The pounds 418m claim from Wallace Smith Trust, which RBS will contest, is unrelated. Legal proceedings started only last week, when plans for the fund-raising were already well advanced. The bank has not made any provision for the claim.

RBS says the cost of raising money by issuing dollar-denominated preference shares is attractively modest. With US interest rates low, this is fair enough as far as it goes. But other companies are managing to pass up the same opportunity.

Why is RBS taking it? The Scottish bank says it believes in always having as strong a capital base as possible. This sounds over- cautious, even by the high standards of Scottish banks.

Does RBS believe it should raise unlimited amounts of capital, irrespective of the returns it will make? Given that the company accompanied news of its share issue with a profits warning and news of the legal claim, the question is one shareholders should consider at length.

RBS does not have the record or prospects to suggest investors can be sure the money will be profitably invested. Profits have more than halved in the past five years and are expected to nearly halve again this year. Earnings per share have also fallen and costs have risen as a proportion of the bank's income.

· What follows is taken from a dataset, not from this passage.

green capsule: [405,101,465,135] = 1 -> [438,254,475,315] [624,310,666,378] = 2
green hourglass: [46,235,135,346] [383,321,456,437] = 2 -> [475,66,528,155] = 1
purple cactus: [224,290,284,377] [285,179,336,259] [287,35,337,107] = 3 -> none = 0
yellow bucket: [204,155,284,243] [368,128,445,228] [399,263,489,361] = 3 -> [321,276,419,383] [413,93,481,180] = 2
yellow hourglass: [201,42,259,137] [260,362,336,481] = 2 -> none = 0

Much the same (or worse) could be said about other banks, but they are not raising money at this point in the cycle.

RBS says it will strengthen its capital ratios without recourse to shareholders as a result of the share issue. Though their stakes will not be diluted, shareholders will suffer to the extent that the company will have to pay dividends on the new preference shares.

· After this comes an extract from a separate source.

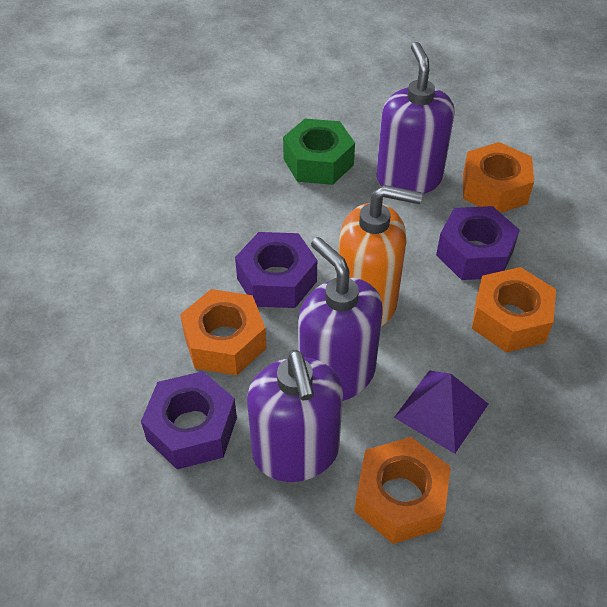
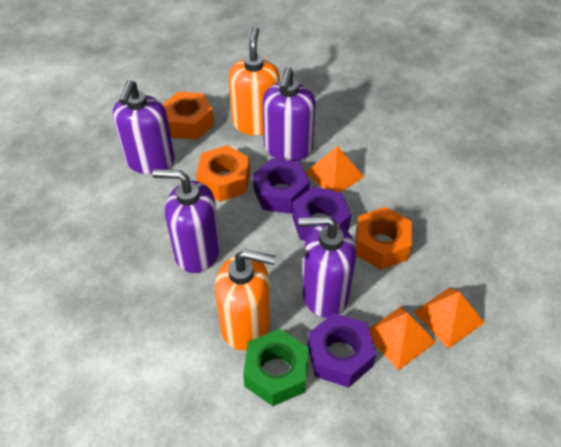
orange nut: [180,289,267,375] [355,437,451,544] [463,142,534,213] [472,267,556,353] = 4 -> [162,92,214,140] [196,145,250,202] [355,207,412,270] = 3
orange pyramid: none = 0 -> [305,146,364,192] [369,307,436,370] [414,288,485,349] = 3
orange soap dispenser: [339,185,423,326] = 1 -> [215,249,276,350] [229,27,280,136] = 2
purple pyramid: [394,370,488,454] = 1 -> none = 0
purple soap dispenser: [247,350,343,482] [298,237,383,401] [376,42,455,194] = 3 -> [113,80,175,174] [152,169,221,273] [263,67,316,161] [298,215,356,318] = 4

In any case RBS already has comfortable capital ratios, more than meeting regulatory requirements. What, then, does it want the money for? It says it is for general corporate purposes, though there were suggestions yesterday that it was about to acquire a business. But it appears to have more than enough problems of its own to take on any one else's.

Taken together, uncertainties over the legal action, the profits warning and the fund raising suggest the shares at 153p, down 21p, should be sold.